In May of 1921, a young Black man was accused of assaulting a white woman in a downtown elevator. That sparked the Tulsa Race Massacre. It sent mobs of white men into Black Wall Street destroying the area and killing hundreds of Black people.

Ransom shares that dark history but, he also shines a light on the renaissance after the destruction.

“The fact that it rebuilt and made more money during the rebuild than it did before the massacre,” Ransom said. “So, I more so try to teach about the resiliency of the people here because that’s the story I think that African Americans need to hear.”

History that connects to Tito Jackson of the famous R and B group the Jackson 5.

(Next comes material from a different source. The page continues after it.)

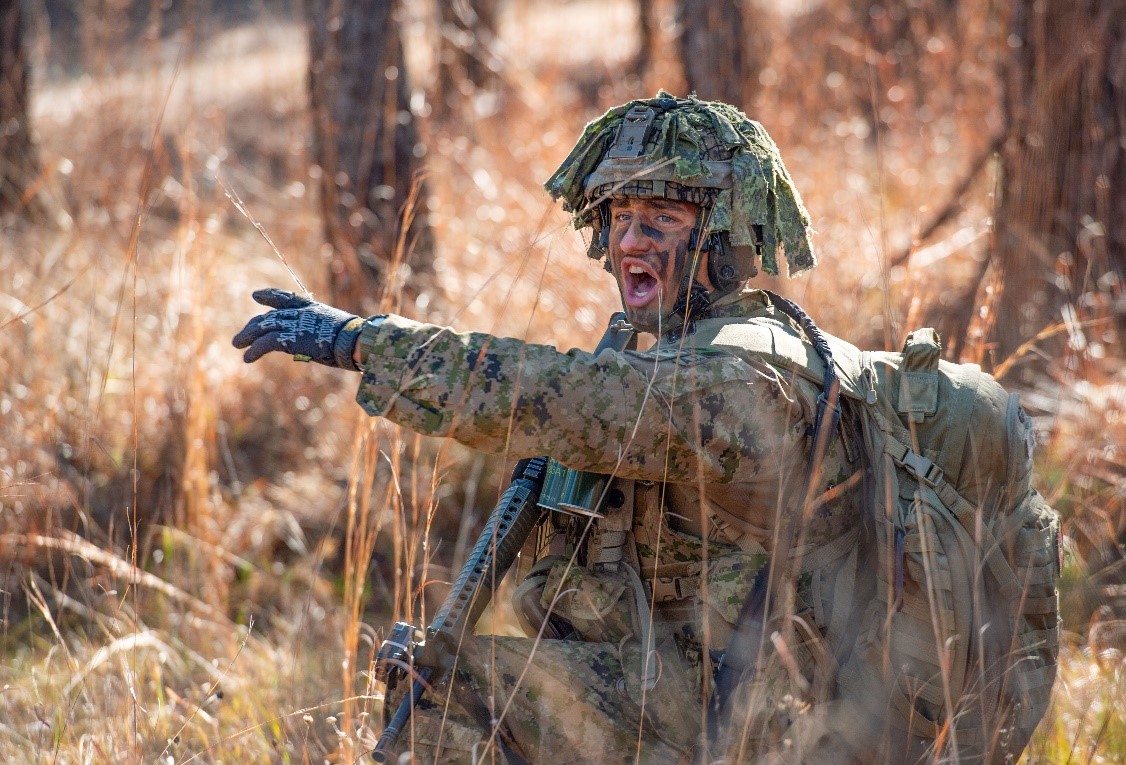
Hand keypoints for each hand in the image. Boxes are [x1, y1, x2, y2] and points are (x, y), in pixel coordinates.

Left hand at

While passing through and shopping on Greenwood Avenue, he shared with NBC 5 reporter Vince Sims about his great uncle who was a Tulsa business owner.

“Samuel M. Jackson, he was a funeral home owner,” Tito Jackson of the Jackson 5 said. “So, he buried thousands of Black people during that period.”

He has a lot of respect for those people here making sure the history, that includes his relatives, isn’t lost.

“Black history especially is important to our people and me being connected as a family member somewhat to this whole situation makes it a little more personal to me,” Jackson said.


Collection of the Smithsonian National Museum of African American History and Culture, Gift of Princetta R. Newman

S.M. Jackson with great nephews the Jackson 5. July 1972

Ransom does his part to try and make it personal and relevant to every visitor he shares with.

“I enjoy it knowing people get to leave with some good stories about this place as well and not just May 31 and June 1,” Ransom said. “So, people knowing the before the during and the after.”

It’s that after he says should serve as inspiration.

“We didn’t go through a massacre so we can do exactly what they did especially with the knowledge we have,” Ransom said. “That sense of community that sense of soul I want people to leave with that.”